I find meeting and talking with visitors about the history of M33 really fascinating, and love listening to their stories. Some have family members or personal experiences from the Great War to Vietnam and beyond.

Part of HMS M.33’s original armament were Vickers MK1 303 inch water-cooled medium machine guns which operated on the maxim principal, which was common to most protagonist machine guns of the Great War. The use of similar guns is featured in the film shown to visitors on board the ship, which shows their importance in the Turkish defence, inflicting many casualties during the landings.

HMS M.33's Connections to the Australian Forces

HMS M.33 has a pair of Vickers guns which we have set up for visitors to view. It was while removing the guns from their storage chests that I found packing notes from the Australian Military Force, Damascus Barrack, Meeandan, Queensland (near Brisbane), dated 1948 and 1952. I decided to look a bit deeper in to their provenance and later discovered that Vickers guns were manufactured at the Australian Small Arms factory Lithgow.
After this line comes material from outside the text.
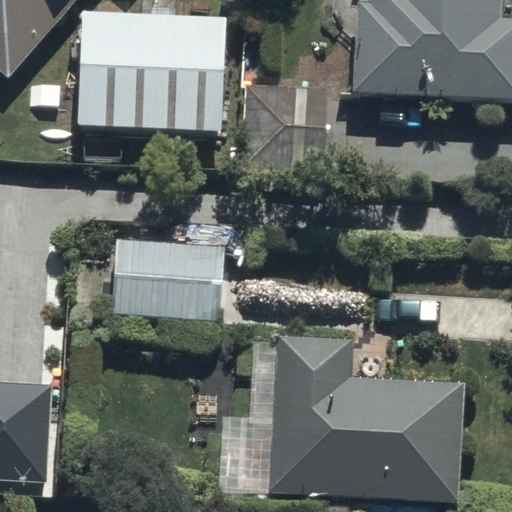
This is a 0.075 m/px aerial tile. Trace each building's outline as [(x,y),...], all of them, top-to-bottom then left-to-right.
[(0,0),(0,77),(4,81),(72,5),(65,0),(0,0)] [(142,0),(142,21),(80,19),(76,132),(221,138),(225,25),(176,23),(176,0),(142,0)] [(511,28),(499,28),(499,0),(365,0),(365,13),(358,13),(356,104),(511,109),(511,28)] [(323,94),(239,92),(237,172),(321,175),(323,94)] [(221,253),(110,248),(106,323),(217,329),(221,253)] [(267,499),(462,507),(467,386),(357,382),(359,340),(274,337),(267,499)] [(0,474),(42,476),(47,390),(0,387),(0,474)]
I then discovered the Lithgow Small Arms Factory Museum, which is independent from the current factory site (which is now run by Thales). I emailed them the serial numbers from the HMS M.33 guns, asking if they had any information, and received a reply from their custodian, Donna. Donna confirmed that both serial numbers fit with Lithgow-made Vickers guns, along with other marks used by feeder factories Bathurst, Orange, Cowra and Parkes.

There is such a strong link between HMS M.33 and the Australian forces. The ship’s participation in the Gallipoli campaign was in support of the troops ashore, many of them from the Australian Imperial Forces. It seemed very fitting to discover this extra link between the ship and the far side of the world.

Anzac Day Memorial Services

With fellow volunteers Brian and Richard, I arranged a Remembrance service on board HMS M.33 for Anzac Day 2019. A Naval Base Padre conducted the service and there was a Lieutenant Commander from the Royal Australian Navy in attendance. He later commented that it was the best Anzac Day service he had attended!

We then started to arrange a Remembrance service for 2020 with the help of the Volunteer Co-ordinator at NMRN, and a Naval Base Padre. Invitations were sent out to the Australian, New Zealand and Turkish Embassies as well as local politicians. Unfortunately, due to the pandemic, last year and this year we were unable to hold the service, but we are hopeful of a service going ahead for Anzac Day 2022.

Thank You Andy

As an organisation The National Museum of the Royal Navy is extremely lucky to have some brilliant volunteers like Andy that help us in many different ways at our museums. Often they have great stories, insights and connections to the ships, aircraft and artefacts on display, and it's a honour to be able to share these stories with you.